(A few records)

● ● ● ● ●

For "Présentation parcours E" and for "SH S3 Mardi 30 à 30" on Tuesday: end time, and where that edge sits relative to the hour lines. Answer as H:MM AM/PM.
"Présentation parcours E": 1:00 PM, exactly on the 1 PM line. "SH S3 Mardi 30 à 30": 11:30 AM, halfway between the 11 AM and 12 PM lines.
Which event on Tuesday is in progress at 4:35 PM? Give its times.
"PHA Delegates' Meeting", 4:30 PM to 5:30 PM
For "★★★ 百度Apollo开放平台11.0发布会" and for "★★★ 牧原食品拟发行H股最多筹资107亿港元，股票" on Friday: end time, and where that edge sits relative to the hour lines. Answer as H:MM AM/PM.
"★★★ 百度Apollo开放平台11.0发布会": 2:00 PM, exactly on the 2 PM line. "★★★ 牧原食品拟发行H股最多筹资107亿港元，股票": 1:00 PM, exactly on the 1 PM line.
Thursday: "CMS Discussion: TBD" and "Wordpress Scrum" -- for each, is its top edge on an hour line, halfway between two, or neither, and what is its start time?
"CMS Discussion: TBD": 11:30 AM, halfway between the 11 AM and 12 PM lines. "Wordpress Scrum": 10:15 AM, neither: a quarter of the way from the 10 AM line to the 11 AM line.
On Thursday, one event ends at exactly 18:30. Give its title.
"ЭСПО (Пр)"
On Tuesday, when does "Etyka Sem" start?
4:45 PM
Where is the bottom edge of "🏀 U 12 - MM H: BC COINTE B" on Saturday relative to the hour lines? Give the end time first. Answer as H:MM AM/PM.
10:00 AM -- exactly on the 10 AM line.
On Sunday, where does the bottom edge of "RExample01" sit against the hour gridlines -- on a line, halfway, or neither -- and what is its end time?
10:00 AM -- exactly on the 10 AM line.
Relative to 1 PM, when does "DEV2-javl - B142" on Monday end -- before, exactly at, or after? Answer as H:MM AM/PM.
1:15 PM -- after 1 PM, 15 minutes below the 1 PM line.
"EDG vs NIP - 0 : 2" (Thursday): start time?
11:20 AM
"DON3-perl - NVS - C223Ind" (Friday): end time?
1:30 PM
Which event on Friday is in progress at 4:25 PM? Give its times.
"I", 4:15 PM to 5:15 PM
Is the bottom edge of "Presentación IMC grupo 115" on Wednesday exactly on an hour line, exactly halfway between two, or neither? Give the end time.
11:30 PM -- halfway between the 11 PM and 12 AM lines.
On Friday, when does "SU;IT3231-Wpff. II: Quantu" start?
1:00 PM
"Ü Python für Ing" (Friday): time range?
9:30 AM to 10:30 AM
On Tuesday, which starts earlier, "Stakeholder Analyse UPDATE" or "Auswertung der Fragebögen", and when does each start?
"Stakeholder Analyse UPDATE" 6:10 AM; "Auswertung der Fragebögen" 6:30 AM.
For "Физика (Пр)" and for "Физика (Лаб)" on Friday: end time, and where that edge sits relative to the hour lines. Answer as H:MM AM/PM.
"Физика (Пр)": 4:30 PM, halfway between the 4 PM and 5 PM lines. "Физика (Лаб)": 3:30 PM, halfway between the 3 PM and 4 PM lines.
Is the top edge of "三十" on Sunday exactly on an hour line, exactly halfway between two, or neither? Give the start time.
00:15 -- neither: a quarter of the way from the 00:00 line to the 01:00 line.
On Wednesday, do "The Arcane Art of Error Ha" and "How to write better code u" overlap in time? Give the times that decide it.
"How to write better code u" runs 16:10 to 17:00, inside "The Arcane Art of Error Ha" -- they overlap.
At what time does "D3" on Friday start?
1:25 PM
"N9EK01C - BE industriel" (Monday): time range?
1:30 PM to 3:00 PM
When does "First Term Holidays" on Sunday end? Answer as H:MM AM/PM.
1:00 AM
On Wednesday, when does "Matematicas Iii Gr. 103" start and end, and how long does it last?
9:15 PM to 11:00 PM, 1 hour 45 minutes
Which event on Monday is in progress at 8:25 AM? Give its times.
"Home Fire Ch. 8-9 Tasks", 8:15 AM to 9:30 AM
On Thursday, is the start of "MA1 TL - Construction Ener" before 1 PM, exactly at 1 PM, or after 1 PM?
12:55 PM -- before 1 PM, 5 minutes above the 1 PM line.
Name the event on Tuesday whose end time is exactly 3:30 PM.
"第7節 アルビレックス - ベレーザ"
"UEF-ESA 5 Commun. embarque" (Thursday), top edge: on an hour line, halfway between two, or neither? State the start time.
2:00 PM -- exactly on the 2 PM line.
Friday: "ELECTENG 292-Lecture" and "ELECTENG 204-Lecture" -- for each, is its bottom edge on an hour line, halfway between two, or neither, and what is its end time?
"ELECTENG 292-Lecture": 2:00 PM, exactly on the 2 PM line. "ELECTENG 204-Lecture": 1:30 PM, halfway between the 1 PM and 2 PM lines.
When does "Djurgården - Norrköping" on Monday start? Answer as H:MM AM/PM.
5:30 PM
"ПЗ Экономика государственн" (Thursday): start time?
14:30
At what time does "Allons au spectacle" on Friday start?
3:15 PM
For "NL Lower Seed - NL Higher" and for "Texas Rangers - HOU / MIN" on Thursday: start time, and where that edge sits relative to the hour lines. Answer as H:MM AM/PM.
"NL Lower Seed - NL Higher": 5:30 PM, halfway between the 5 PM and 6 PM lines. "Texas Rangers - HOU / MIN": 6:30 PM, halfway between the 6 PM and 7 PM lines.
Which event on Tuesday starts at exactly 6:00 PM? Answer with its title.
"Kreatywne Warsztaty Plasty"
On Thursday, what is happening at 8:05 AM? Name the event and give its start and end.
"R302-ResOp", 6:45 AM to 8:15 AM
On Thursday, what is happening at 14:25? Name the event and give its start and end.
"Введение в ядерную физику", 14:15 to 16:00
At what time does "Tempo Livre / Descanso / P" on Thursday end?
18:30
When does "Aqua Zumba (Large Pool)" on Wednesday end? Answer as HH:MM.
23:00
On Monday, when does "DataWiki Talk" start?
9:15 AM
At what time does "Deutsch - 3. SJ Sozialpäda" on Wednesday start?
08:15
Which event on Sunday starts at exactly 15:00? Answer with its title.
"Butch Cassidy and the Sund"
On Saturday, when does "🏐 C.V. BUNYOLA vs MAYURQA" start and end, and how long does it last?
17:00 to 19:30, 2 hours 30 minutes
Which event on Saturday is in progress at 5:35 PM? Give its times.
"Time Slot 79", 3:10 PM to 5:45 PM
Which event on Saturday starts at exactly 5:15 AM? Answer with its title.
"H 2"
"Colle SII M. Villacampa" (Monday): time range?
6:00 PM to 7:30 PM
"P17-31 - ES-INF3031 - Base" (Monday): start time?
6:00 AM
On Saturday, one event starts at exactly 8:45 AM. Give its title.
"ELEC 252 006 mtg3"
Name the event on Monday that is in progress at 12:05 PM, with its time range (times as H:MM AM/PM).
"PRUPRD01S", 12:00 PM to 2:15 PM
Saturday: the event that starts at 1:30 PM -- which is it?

● ● ● ● ●

*To be done*
Repeat all of the items above, word for word, without changing anything.

*The reply*
For "Présentation parcours E" and for "SH S3 Mardi 30 à 30" on Tuesday: end time, and where that edge sits relative to the hour lines. Answer as H:MM AM/PM.
"Présentation parcours E": 1:00 PM, exactly on the 1 PM line. "SH S3 Mardi 30 à 30": 11:30 AM, halfway between the 11 AM and 12 PM lines.
Which event on Tuesday is in progress at 4:35 PM? Give its times.
"PHA Delegates' Meeting", 4:30 PM to 5:30 PM
For "★★★ 百度Apollo开放平台11.0发布会" and for "★★★ 牧原食品拟发行H股最多筹资107亿港元，股票" on Friday: end time, and where that edge sits relative to the hour lines. Answer as H:MM AM/PM.
"★★★ 百度Apollo开放平台11.0发布会": 2:00 PM, exactly on the 2 PM line. "★★★ 牧原食品拟发行H股最多筹资107亿港元，股票": 1:00 PM, exactly on the 1 PM line.
Thursday: "CMS Discussion: TBD" and "Wordpress Scrum" -- for each, is its top edge on an hour line, halfway between two, or neither, and what is its start time?
"CMS Discussion: TBD": 11:30 AM, halfway between the 11 AM and 12 PM lines. "Wordpress Scrum": 10:15 AM, neither: a quarter of the way from the 10 AM line to the 11 AM line.
On Thursday, one event ends at exactly 18:30. Give its title.
"ЭСПО (Пр)"
On Tuesday, when does "Etyka Sem" start?
4:45 PM
Where is the bottom edge of "🏀 U 12 - MM H: BC COINTE B" on Saturday relative to the hour lines? Give the end time first. Answer as H:MM AM/PM.
10:00 AM -- exactly on the 10 AM line.
On Sunday, where does the bottom edge of "RExample01" sit against the hour gridlines -- on a line, halfway, or neither -- and what is its end time?
10:00 AM -- exactly on the 10 AM line.
Relative to 1 PM, when does "DEV2-javl - B142" on Monday end -- before, exactly at, or after? Answer as H:MM AM/PM.
1:15 PM -- after 1 PM, 15 minutes below the 1 PM line.
"EDG vs NIP - 0 : 2" (Thursday): start time?
11:20 AM
"DON3-perl - NVS - C223Ind" (Friday): end time?
1:30 PM
Which event on Friday is in progress at 4:25 PM? Give its times.
"I", 4:15 PM to 5:15 PM
Is the bottom edge of "Presentación IMC grupo 115" on Wednesday exactly on an hour line, exactly halfway between two, or neither? Give the end time.
11:30 PM -- halfway between the 11 PM and 12 AM lines.
On Friday, when does "SU;IT3231-Wpff. II: Quantu" start?
1:00 PM
"Ü Python für Ing" (Friday): time range?
9:30 AM to 10:30 AM
On Tuesday, which starts earlier, "Stakeholder Analyse UPDATE" or "Auswertung der Fragebögen", and when does each start?
"Stakeholder Analyse UPDATE" 6:10 AM; "Auswertung der Fragebögen" 6:30 AM.
For "Физика (Пр)" and for "Физика (Лаб)" on Friday: end time, and where that edge sits relative to the hour lines. Answer as H:MM AM/PM.
"Физика (Пр)": 4:30 PM, halfway between the 4 PM and 5 PM lines. "Физика (Лаб)": 3:30 PM, halfway between the 3 PM and 4 PM lines.
Is the top edge of "三十" on Sunday exactly on an hour line, exactly halfway between two, or neither? Give the start time.
00:15 -- neither: a quarter of the way from the 00:00 line to the 01:00 line.
On Wednesday, do "The Arcane Art of Error Ha" and "How to write better code u" overlap in time? Give the times that decide it.
"How to write better code u" runs 16:10 to 17:00, inside "The Arcane Art of Error Ha" -- they overlap.
At what time does "D3" on Friday start?
1:25 PM
"N9EK01C - BE industriel" (Monday): time range?
1:30 PM to 3:00 PM
When does "First Term Holidays" on Sunday end? Answer as H:MM AM/PM.
1:00 AM
On Wednesday, when does "Matematicas Iii Gr. 103" start and end, and how long does it last?
9:15 PM to 11:00 PM, 1 hour 45 minutes
Which event on Monday is in progress at 8:25 AM? Give its times.
"Home Fire Ch. 8-9 Tasks", 8:15 AM to 9:30 AM
On Thursday, is the start of "MA1 TL - Construction Ener" before 1 PM, exactly at 1 PM, or after 1 PM?
12:55 PM -- before 1 PM, 5 minutes above the 1 PM line.
Name the event on Tuesday whose end time is exactly 3:30 PM.
"第7節 アルビレックス - ベレーザ"
"UEF-ESA 5 Commun. embarque" (Thursday), top edge: on an hour line, halfway between two, or neither? State the start time.
2:00 PM -- exactly on the 2 PM line.
Friday: "ELECTENG 292-Lecture" and "ELECTENG 204-Lecture" -- for each, is its bottom edge on an hour line, halfway between two, or neither, and what is its end time?
"ELECTENG 292-Lecture": 2:00 PM, exactly on the 2 PM line. "ELECTENG 204-Lecture": 1:30 PM, halfway between the 1 PM and 2 PM lines.
When does "Djurgården - Norrköping" on Monday start? Answer as H:MM AM/PM.
5:30 PM
"ПЗ Экономика государственн" (Thursday): start time?
14:30
At what time does "Allons au spectacle" on Friday start?
3:15 PM
For "NL Lower Seed - NL Higher" and for "Texas Rangers - HOU / MIN" on Thursday: start time, and where that edge sits relative to the hour lines. Answer as H:MM AM/PM.
"NL Lower Seed - NL Higher": 5:30 PM, halfway between the 5 PM and 6 PM lines. "Texas Rangers - HOU / MIN": 6:30 PM, halfway between the 6 PM and 7 PM lines.
Which event on Tuesday starts at exactly 6:00 PM? Answer with its title.
"Kreatywne Warsztaty Plasty"
On Thursday, what is happening at 8:05 AM? Name the event and give its start and end.
"R302-ResOp", 6:45 AM to 8:15 AM
On Thursday, what is happening at 14:25? Name the event and give its start and end.
"Введение в ядерную физику", 14:15 to 16:00
At what time does "Tempo Livre / Descanso / P" on Thursday end?
18:30
When does "Aqua Zumba (Large Pool)" on Wednesday end? Answer as HH:MM.
23:00
On Monday, when does "DataWiki Talk" start?
9:15 AM
At what time does "Deutsch - 3. SJ Sozialpäda" on Wednesday start?
08:15
Which event on Sunday starts at exactly 15:00? Answer with its title.
"Butch Cassidy and the Sund"
On Saturday, when does "🏐 C.V. BUNYOLA vs MAYURQA" start and end, and how long does it last?
17:00 to 19:30, 2 hours 30 minutes
Which event on Saturday is in progress at 5:35 PM? Give its times.
"Time Slot 79", 3:10 PM to 5:45 PM
Which event on Saturday starts at exactly 5:15 AM? Answer with its title.
"H 2"
"Colle SII M. Villacampa" (Monday): time range?
6:00 PM to 7:30 PM
"P17-31 - ES-INF3031 - Base" (Monday): start time?
6:00 AM
On Saturday, one event starts at exactly 8:45 AM. Give its title.
"ELEC 252 006 mtg3"
Name the event on Monday that is in progress at 12:05 PM, with its time range (times as H:MM AM/PM).
"PRUPRD01S", 12:00 PM to 2:15 PM
Saturday: the event that starts at 1:30 PM -- which is it?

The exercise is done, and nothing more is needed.